→ Data for review
- - - - -

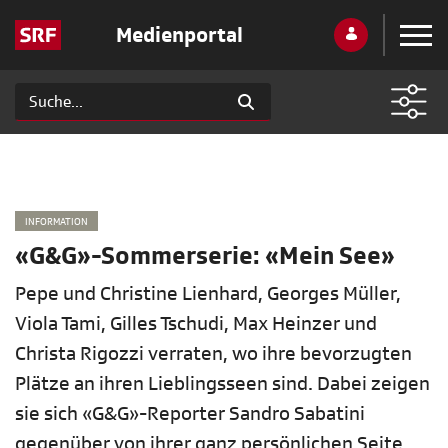
Medienportal
INFORMATION
«G&G»-Sommerserie: «Mein See»
Pepe und Christine Lienhard, Georges Müller,
Viola Tami, Gilles Tschudi, Max Heinzer und
Christa Rigozzi verraten, wo ihre bevorzugten
Plätze an ihren Lieblingsseen sind. Dabei zeigen
sie sich «G&G»-Reporter Sandro Sabatini
gegenüber von ihrer ganz persönlichen Seite.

- - - - -

→ What the task asks
Reproduce the text of the records above word for word, keeping each line as it appears. Leave the pictures out.

→ Response for this exercise
Medienportal
INFORMATION
«G&G»-Sommerserie: «Mein See»
Pepe und Christine Lienhard, Georges Müller,
Viola Tami, Gilles Tschudi, Max Heinzer und
Christa Rigozzi verraten, wo ihre bevorzugten
Plätze an ihren Lieblingsseen sind. Dabei zeigen
sie sich «G&G»-Reporter Sandro Sabatini
gegenüber von ihrer ganz persönlichen Seite.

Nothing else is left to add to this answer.